Participation numbers in high school athletics are on the rise, however, according to the National Federation of State Associations the number of athletes strapping on a football helmet is dropping. According to the federation, the number of high school students playing football has been on the decline both at the national and state level.
Locally, that trend has been playing out as well — with some schools struggling with the number of players available on a Friday night. Moundridge has seen that happen — as enrollment dipped in the high school the number of football players dipped as well. For Moundridge, the solution to the problem is to change the field configuration and schedule to participate in eight-man football.
"I hate to say we are doing this because we have to," said Superintendent George Leary. "There is a bigger approach, it is about opportunities for kids, and good opportunities for kids. When you have so few kids playing, 11-man football doesn't make any sense."
The problem with participation is not limited to smaller schools — it is seemingly everywhere.
"We are seeing where we used to get 30 to 40 kids out at every grade level, in some of the younger grades we're seeing numbers in the mid-20s now," said Brian Becker, athletic director for Newton High School. "We are seeing a decline in the overall numbers. In our league, even a lot of bigger schools are seeing that decline. We played three or four 5A schools this year that could not field a freshman team because either injuries or numbers did not allow them to do that."
According to the National Federation of State High School Associations, participation by boys in 2016-17 fell for the sixth time in seven years, now at 1,057,407. From the NFHS:
The Federation reports participation in 11-player football was down 25,901 from the previous year, although the numbers in six and eight player football were up from the 2015-16 season. The overall number of participants in football in 2016-17 was 1,086,748, down 25,503 from the 1,112,251 in the 2015-16 season.
In Kansas, participation in 11-man football has dropped dramatically over the past five years — from a peak of 13,959 boys in 2013 to 12,706 in 2016, the most recent numbers available from the NFSHA. Prior to the 2016 season, nine schools dropped out of the 11-man classifications. During the same time span, the number of eight-man teams has remained fairly constant — 112 in 2014 and 111 in 2016, though participation has dropped. In 2012 there were 2,239 players in eight-man, that dropped to 2,013 in 2016.
Total participation at the state level has dropped from a five-year peak of 16,314 players in 2015 to 14,720 in 2016.
There's some conventional wisdom about why this is happening — USA Today, Forbes Magazine and Sports Illustrated have all published articles attributing the decline, at least in part, to the fear of concussions and injuries.
Just last month the U.S. Congress questioned former NFL players and their wives about Chronic Traumatic Encephalopathy, also known as CTE. According to Boston University, CTE is a progressive degenerative disease of the brain found in people with a history of repetitive brain trauma, including symptomatic concussions as well as subconcussive hits to the head that do not cause symptoms.

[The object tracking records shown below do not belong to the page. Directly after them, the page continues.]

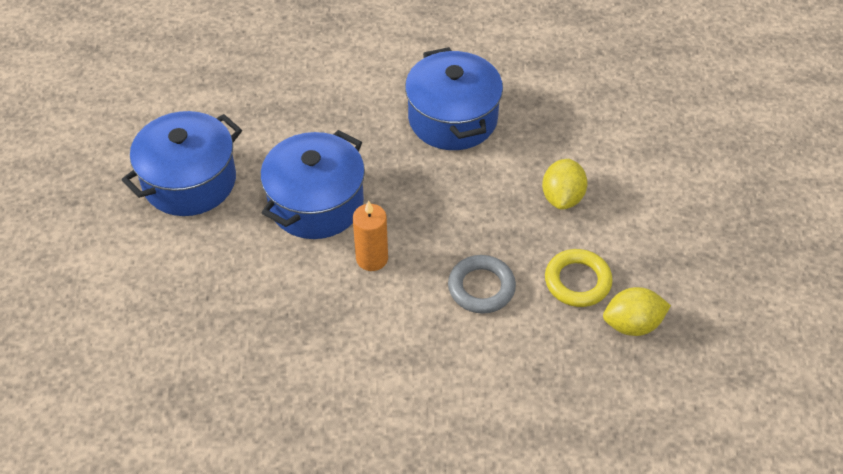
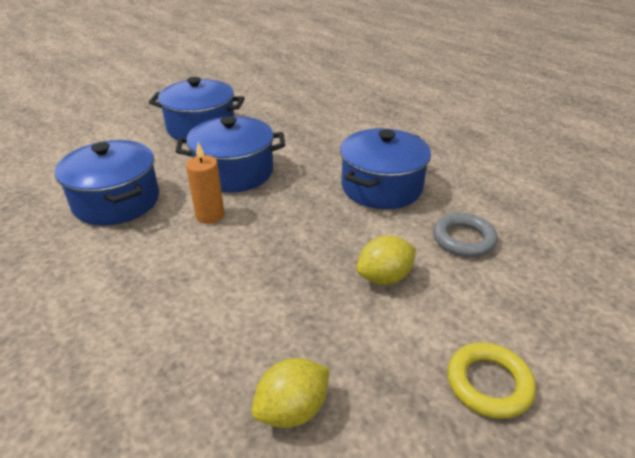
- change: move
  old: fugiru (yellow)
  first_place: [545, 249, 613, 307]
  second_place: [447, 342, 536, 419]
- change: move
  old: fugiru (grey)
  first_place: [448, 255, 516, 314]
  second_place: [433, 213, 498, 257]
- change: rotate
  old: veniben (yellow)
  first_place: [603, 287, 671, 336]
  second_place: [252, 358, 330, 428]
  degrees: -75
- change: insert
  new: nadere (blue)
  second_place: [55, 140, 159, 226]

Becker said that is a real concern — though there is likely no one reason for the decline in participation.
"The injury risk is greater overall," Becker said. "It is greater because there is more physical contact. It is also a perception thing. There is a perception that concussions are horrible, and while they are not good, there are things we teach our players to prevent them. ... We are more aware, so we are properly training and equipping players to be more cognizant of what they are doing on the field."
Within the last two years, Moundridge has entered games with less than 20 players on the roster. That is not a unique situation — in the 2016 football season Burrton finished their eight-man season with only nine players on the roster — injuries had depleted the bench.
In Burrton, the solution was to convince athletes walking the halls to come out for football. Coach Chris Jensen started recruiting athletes from other sports in the offseason. The result was more bodies and a season-opening victory that snapped the longest losing streak in the county.
“When we played (Fairfield) in basketball we were 30 points better than them. It came to me, that we have athletes in our school if we can get them out. From that moment on, I started working on getting the athletes out," Jensen said.
His answer to Burrton's problem is one Becker said is what could serve as a solution at bigger schools — where the decline may not be tied to total enrollment issues.
"As a whole league, we talk about what we can do about numbers and what we can do to recruit kids," Becker said. "It really is a recruitment process in your school of going out and educating kids and families to get them to play."
Other schools have not been so lucky. In the eight-man ranks, St. John- Hudson forfeited to Goessel this season. They did not have enough players to play. Some teams in the eight-man ranks have dropped out of KHSHAA football altogether — playing six-man football games. The six-man game, invented in Chester, Nebraska, during the Great Depression, returned to Kansas after a hiatus in 2014 when Weskan, a small school district near the Colorado border, made the switch. Last year was the first "Wild West Bowl," which crowned an unofficial state champion out of six teams playing six-man football.
KSHAA officials expect the six-man ranks to grow — possibly even double in the next two-year scheduling cycle. KSHSAA by-laws state there needs to be a minimum of 24 schools to create a new classification for any sport. Until then, six-man will not be a sanctioned sport — and the players on those teams will not be counted in state participation numbers.
"You still have to block and tackle," Leary said. "That will not change from 11-man to eight-man to six-man."